Too Late To Die Young / Kadıköy Sineması 21.30
Yönetmen: Dominga Sotomayor
Tür: Dram
Süre: 110 Dakika
Fil’m Hafızası Puanı: 6.5/10
Too Late To Die Young, 1990 yılında Pinochet diktatörlüğünün yıkılmasından sonraki demokrasiye geçiş sürecinde, şehirden uzak dağlık bir bölgede bohem ve komün bir yaşamı benimsemiş olan ailelerdeki üç genç karakterin hikayesine odaklanıyor: Babasının seçtiği taşra yaşantısının boğucu ataletinde kendi yolunu arayan ve yetişkinlerin kasıtlı olarak geride bıraktığı şehir yaşantısına dönmeye hevesli 16 yaşındaki Sofía, Sofía ile arkadaşlıktan fazlasının hayalini kuran yaşıtı Lucas ve köpeği Frida’ya obsesyon derecesinde bağlı Clara. Detaylarında yatan ince işçilikle ve kusursuz oyuncu kadrosuyla Too Late to Die Young, bir anı filminden çok daha fazlası olmasının yanı sıra Sotomayor’un günümüz dünya sinemasının en heyecan verici seslerinden biri olduğunun da ispatı niteliğinde.

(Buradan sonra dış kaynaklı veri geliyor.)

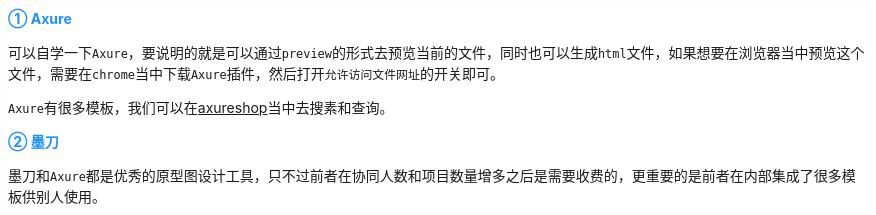 <font color=#1E90FF>**① Axure**</font>

可以自学一下`Axure`，要说明的就是可以通过`preview`的形式去预览当前的文件，同时也可以生成`html`文件，如果想要在浏览器当中预览这个文件，需要在`chrome`当中下载`Axure`插件，然后打开`允许访问文件网址`的开关即可。

`Axure`有很多模板，我们可以在[axureshop](https://www.axureshop.com/)当中去搜素和查询。

<font color=#1E90FF>**② 墨刀**</font>

墨刀和`Axure`都是优秀的原型图设计工具，只不过前者在协同人数和项目数量增多之后是需要收费的，更重要的是前者在内部集成了很多模板供别人使用。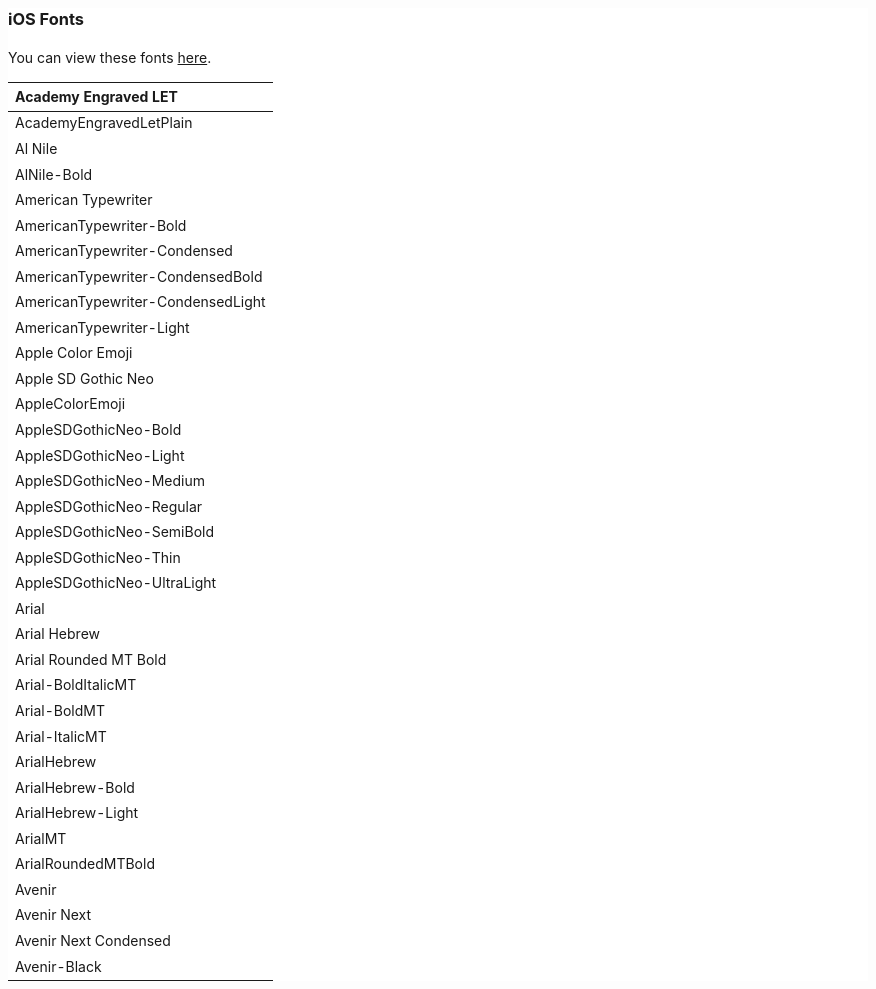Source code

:### iOS Fonts

You can view these fonts [here](http://iosfonts.com/).

| Academy Engraved LET |
| :--- |
| AcademyEngravedLetPlain |
| Al Nile |
| AlNile-Bold |
| American Typewriter |
| AmericanTypewriter-Bold |
| AmericanTypewriter-Condensed |
| AmericanTypewriter-CondensedBold |
| AmericanTypewriter-CondensedLight |
| AmericanTypewriter-Light |
| Apple Color Emoji |
| Apple SD Gothic Neo |
| AppleColorEmoji |
| AppleSDGothicNeo-Bold |
| AppleSDGothicNeo-Light |
| AppleSDGothicNeo-Medium |
| AppleSDGothicNeo-Regular |
| AppleSDGothicNeo-SemiBold |
| AppleSDGothicNeo-Thin |
| AppleSDGothicNeo-UltraLight |
| Arial |
| Arial Hebrew |
| Arial Rounded MT Bold |
| Arial-BoldItalicMT |
| Arial-BoldMT |
| Arial-ItalicMT |
| ArialHebrew |
| ArialHebrew-Bold |
| ArialHebrew-Light |
| ArialMT |
| ArialRoundedMTBold |
| Avenir |
| Avenir Next |
| Avenir Next Condensed |
| Avenir-Black |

The Night Shifter / Kanyon 6 – 22.00
Yönetmen: Morto Nao Fala
Tür: Gizem
Süre: 110 Dakika
Dennison Ramalho ve Claudia Jouvin’in senaryosunu Marco de Castro’nun, “Ölüler Konuşmuyor” anlamına gelen (aynı zamanda filmin orijinal adı olan) “Morto Não Fala” isimli kısa bir öyküye dayanarak yazdığı The Nightshifter, duygusal yıkım ve fiziksel şiddet arasında mekik dokuyan dinamik yapısıyla oldukça dikkat çekici bir film. Büyük ve vahşiyane bir şehrin morgunda, gece vardiyasında çalışan Stênio’nun çalışma arkadaşları yalnızca canlı insanlardan ibaret değildir. Paranormal yetileri sayesinde ölülerle ettiği tehlikeli muhabbetlerin konusu Stênio’nun kişisel yaşamı ve ailesi özelinde şekillenmeye başladığında açığa çıkan tek şey sırlar olmayacak. Ölü bedenlerin kokusunu git gide daha yakından almaya başlayacağınız bir lanetin peşinden gitmeye hazır mısınız?